Subsequent AI conversations that need the document content read text tokens from the enriched file rather than image tokens. Text is denser per unit of meaning than image-token representations of the same content. And because the extracted text doesn’t change between conversations, it caches well under standard prompt-caching rules.

Concrete example: a 10-page contract

The following is illustrative arithmetic — not a benchmark. Real numbers depend heavily on document type, resolution, token pricing at time of use, and conversation structure.

Suppose your team needs to query a 10-page scanned contract in five separate conversations — different team members asking different questions at different times.

Workflow A: Raw image upload each time. Each conversation uploads all 10 page images. Each page incurs its image-token cost (which varies by model and vendor — check the vendor docs linked above for current rates). If the same conversation structure isn’t repeated exactly, caching provides no benefit. You pay the full image-token cost for each of the five conversations. In addition, each conversation is working from the downsampled-pixel representation of the contract, which means footnotes, table figures, and fine-print clauses may be less reliable than the original text.

Workflow B: Extract once, then query the enriched file. A specialist OCR pipeline runs once on the contract at full resolution. The extracted text (say, 4,000–6,000 tokens of clean prose for a dense 10-page contract) is embedded as llmind:text in the file. Each of the five conversations sends the same text-token payload. If a prompt-caching prefix is set for the document, conversations 2–5 pay the cache-read rate (0.1× the base input token rate, per Anthropic’s documentation retrieved 2026-04-24) rather than the full input rate.
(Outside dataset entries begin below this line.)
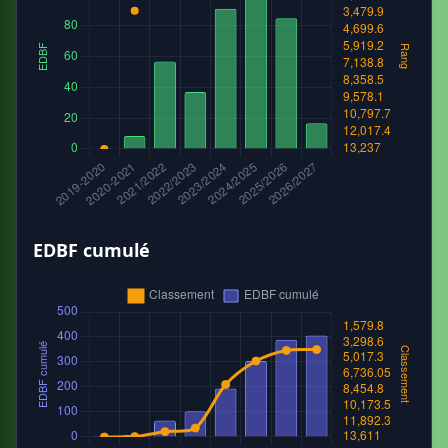
EDBF cumulé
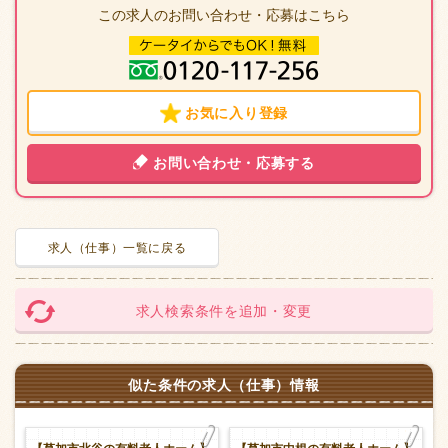
この求人のお問い合わせ・応募はこちら
お気に入り登録
お問い合わせ・応募する
求人（仕事）一覧に戻る
求人検索条件を追加・変更
似た条件の求人（仕事）情報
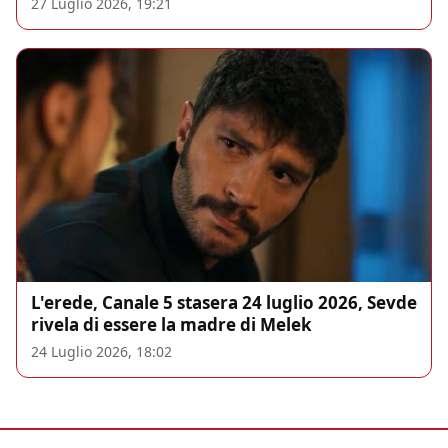
27 Luglio 2026, 19:21
L'erede, Canale 5 stasera 24 luglio 2026, Sevde
rivela di essere la madre di Melek
24 Luglio 2026, 18:02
The accuracy is not bounded by a downsampling step — it’s bounded by the specialist OCR pipeline, which runs at native document resolution.
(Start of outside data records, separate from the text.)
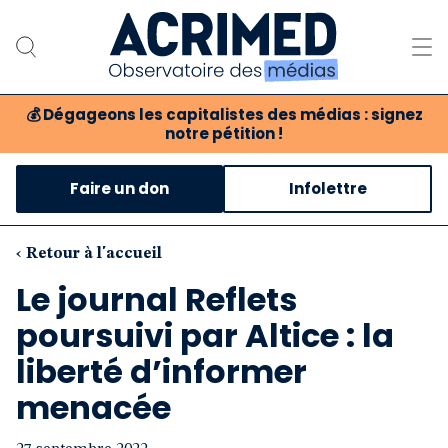
💰
Dégageons les capitalistes des médias : signez
notre pétition !
Notre association
Faire un don
Infolettre
Notre critique des médias
Nos propositions
‹ Retour à l'accueil
Le journal Reflets
Notre revue
poursuivi par Altice : la
Boutique
liberté d’informer
menacée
The break-even point — where workflow B pays less than workflow A — depends on how many times the document is queried and what the image-to-text token ratio is for that document type. For a contract that gets queried ten or more times, workflow B is almost always cheaper. For a document that will be queried once and discarded, the extraction cost may not be worth it (see the next section).

When raw image upload IS the right choice

The case for pre-extraction is strongest for text-dense documents queried repeatedly. But vision LLMs are the right tool for a different set of tasks.

  • Visual reasoning tasks. “What color is the car?” “Describe the scene.” “What emotion does this image convey?” These are questions about the image itself, not about embedded text. No OCR pipeline produces better answers here — the visual content is the content.
  • Chart shape and trend interpretation. If you need a model to describe the trajectory of a line chart — not read the underlying numbers, but reason about the shape — vision LLMs are purpose-built for this. OCR extracts the axis labels and series values; it doesn’t capture the visual argument the chart is making.
  • One-shot OCR for small images. A single screenshot, a product label, a business card — if the file will only ever be read once and the image is small enough that downsampling doesn’t matter, the overhead of running a specialist pipeline and embedding results isn’t worth it. Just send the image directly.
  • Exploratory analysis on novel document types. When you don’t yet know what a document contains — a scan you’ve never seen before — a quick vision LLM pass gives you a fast first read. If that document turns out to be something you’ll query repeatedly, that’s the signal to enrich it properly.

Vision LLMs as a category are advancing quickly. The gap between specialist OCR and general vision LLM accuracy on document tasks is narrowing as model training improves. The structural argument for pre-extraction — paying image tokens once instead of N times — holds regardless of model quality, but the accuracy argument is worth re-evaluating as models improve. Track the DocVQA leaderboard for the most current picture.